Eventually after much refusal, insistence, and sashay away we did get past. But I was quite proud of myself, this was NOT something I could have ridden without injury several years ago.
This photo is a place-holder for the turkey zone, I took it just so it would insert into the trail map not too far from the turkey alley.
THIS is exactly why you pre-ride a trail. Since tomorrow's ride was to include inexperienced riders now Barb was in a pickle, and had to start thinking of alternate routes.
 Then we came to this tree which has a story for me. Five years ago when I was just starting to ride Tobe I came on this trail with the Montecito Trails Foundation annual Fund Raiser. I was in a big group of riders and several bees flew out of a hollow log. One stung the gal riding in front of me, and more stung Tobe, who bucked. I distinctly remember looking down and seeing my hand on the horn and thinking "Wow! You rode through a buck!" and then the next thing I knew I was on the ground. He bucked twice.
The woman leading the trail ride told me if I couldn't get right back on and rejoin the group I could find my own way back to the starting point, and she led the group off and LEFT ME sitting under this tree crying. Thanks, Jane Murray, I'll never forget that moment.
But to my rescue came two Mexican gardeners, who held Tobe for me and I climbed up in that tree and remounted and caught up with the group. I had what looked like a black eye on my hip, but I rode the ride. I was beginning to learn to cowgirl up, and also to be wary of who I go on rides with.
 A little further down the trail I saw this raw rebar sticking up out of the vegetation on the side of the trail.
 A landscaping webbing is stretched between them.
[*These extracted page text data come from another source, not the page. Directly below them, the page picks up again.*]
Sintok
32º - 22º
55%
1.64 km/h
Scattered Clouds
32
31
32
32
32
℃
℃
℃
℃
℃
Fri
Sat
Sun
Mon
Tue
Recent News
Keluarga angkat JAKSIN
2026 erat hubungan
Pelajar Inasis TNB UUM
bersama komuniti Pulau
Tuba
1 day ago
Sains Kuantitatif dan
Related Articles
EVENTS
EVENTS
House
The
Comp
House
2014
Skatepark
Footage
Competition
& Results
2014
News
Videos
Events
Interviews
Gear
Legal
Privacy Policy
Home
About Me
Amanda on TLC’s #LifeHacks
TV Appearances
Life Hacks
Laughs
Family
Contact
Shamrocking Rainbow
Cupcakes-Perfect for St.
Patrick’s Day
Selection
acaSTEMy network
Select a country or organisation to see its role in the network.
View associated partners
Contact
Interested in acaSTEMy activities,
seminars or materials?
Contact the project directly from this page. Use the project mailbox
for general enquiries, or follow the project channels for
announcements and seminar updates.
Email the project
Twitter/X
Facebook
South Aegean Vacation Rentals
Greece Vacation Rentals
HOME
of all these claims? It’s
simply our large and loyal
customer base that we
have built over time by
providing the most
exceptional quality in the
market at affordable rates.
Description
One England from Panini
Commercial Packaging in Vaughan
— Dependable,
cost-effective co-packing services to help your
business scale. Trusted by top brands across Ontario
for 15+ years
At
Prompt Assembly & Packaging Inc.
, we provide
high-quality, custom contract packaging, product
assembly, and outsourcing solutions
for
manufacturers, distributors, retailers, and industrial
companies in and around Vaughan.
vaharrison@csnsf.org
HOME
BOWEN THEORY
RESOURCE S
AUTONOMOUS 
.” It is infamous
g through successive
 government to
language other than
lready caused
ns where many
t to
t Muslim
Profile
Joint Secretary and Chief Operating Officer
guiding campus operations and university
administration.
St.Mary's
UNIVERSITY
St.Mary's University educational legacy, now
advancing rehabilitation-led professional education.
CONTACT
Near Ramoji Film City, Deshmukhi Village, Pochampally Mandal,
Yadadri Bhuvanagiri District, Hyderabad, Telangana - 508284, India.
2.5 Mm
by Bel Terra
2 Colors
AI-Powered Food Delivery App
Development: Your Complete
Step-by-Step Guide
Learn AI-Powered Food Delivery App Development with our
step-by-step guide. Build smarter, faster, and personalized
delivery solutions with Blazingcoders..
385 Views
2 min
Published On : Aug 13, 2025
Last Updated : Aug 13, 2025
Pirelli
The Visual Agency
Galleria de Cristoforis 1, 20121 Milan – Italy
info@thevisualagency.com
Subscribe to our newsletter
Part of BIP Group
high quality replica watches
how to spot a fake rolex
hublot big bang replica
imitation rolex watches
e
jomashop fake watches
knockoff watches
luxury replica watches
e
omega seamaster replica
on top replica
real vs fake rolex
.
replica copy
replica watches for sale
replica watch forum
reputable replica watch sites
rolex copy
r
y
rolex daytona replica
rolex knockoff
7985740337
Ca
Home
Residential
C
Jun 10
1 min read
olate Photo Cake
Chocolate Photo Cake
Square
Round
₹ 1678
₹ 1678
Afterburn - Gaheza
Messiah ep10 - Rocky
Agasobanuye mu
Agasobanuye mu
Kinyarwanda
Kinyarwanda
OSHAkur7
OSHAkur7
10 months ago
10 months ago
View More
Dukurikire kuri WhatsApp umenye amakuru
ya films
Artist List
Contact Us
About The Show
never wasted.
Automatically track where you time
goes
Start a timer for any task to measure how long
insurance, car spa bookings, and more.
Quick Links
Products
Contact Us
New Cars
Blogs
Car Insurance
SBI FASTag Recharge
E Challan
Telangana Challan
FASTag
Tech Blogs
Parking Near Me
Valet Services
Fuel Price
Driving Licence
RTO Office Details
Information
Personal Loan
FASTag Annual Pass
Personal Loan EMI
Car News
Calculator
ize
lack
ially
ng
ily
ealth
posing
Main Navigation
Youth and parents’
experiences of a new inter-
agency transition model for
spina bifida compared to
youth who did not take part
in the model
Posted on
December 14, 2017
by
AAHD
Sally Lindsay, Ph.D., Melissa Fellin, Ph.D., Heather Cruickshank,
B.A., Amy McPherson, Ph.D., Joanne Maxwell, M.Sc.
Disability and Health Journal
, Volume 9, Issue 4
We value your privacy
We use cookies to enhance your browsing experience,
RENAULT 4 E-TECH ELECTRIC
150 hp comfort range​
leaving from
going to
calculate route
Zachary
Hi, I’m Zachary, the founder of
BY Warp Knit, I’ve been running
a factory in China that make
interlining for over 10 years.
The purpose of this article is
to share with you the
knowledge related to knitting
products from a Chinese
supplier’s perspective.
Just last weekend one of the officers of the BCHC told me he was on a trail when his mule fell against a piece of raw rebar just like this and it poked her so deep in the belly she would have died from peritonitis, so he had to put her down. He asked me to be on the lookout for this specific hazard on trails now, and photo document it, and here was a very long stretch of it!
 This forest is being completely smothered in Cape Ivy. It is an invasive non-native that steals the light and nourishment from other plants. these trees will be destroyed by it if it is not cut back, and many of the area canyons look similar.
 I don't know anything about the history of this odd structure, it looks like an oil derrik rising up out of an old shed.
 We came up out of the canyon trail to the edge of the Polo Grounds, and see heavy construction in progress. Having completed the Turkey Trial, motorized equipment and stone masons were no problem. Here are the piles of stones soon to be assembled into a wall bordering the field.
 And there's a section of completed wall.
 Coming out at the edge of the polo grounds, we turned back towards the Greenwell Preserve, which required walking along the road that is frontage to Hwy 101.
 At the power station there is an easement trail that takes us back up into the hills and off the street.
 Once again looking across Summerland, with Santa Barbara in the fogbank upcoast.
 The mountains are probably ten degrees hotter, and above the coastal fog.
 We got back to Greenwell but Barb was thinking she wanted to see alternative trails, and we had some extra time, so we headed up the Edison, which is controlled by a couple who have horse pens there and requires signing a permission slip to cross on the trail. We had signed in advance.
 It is a quiet and lovely trail, and leads to some rigorous climbing nearby.
 But when we got to the horse area a huge truck was dumping a load of sand, with much attendant clatter, and all the equines were watching and jumpy, and we decided enough was enough, time to trek back down.
 There is always another day and another trail.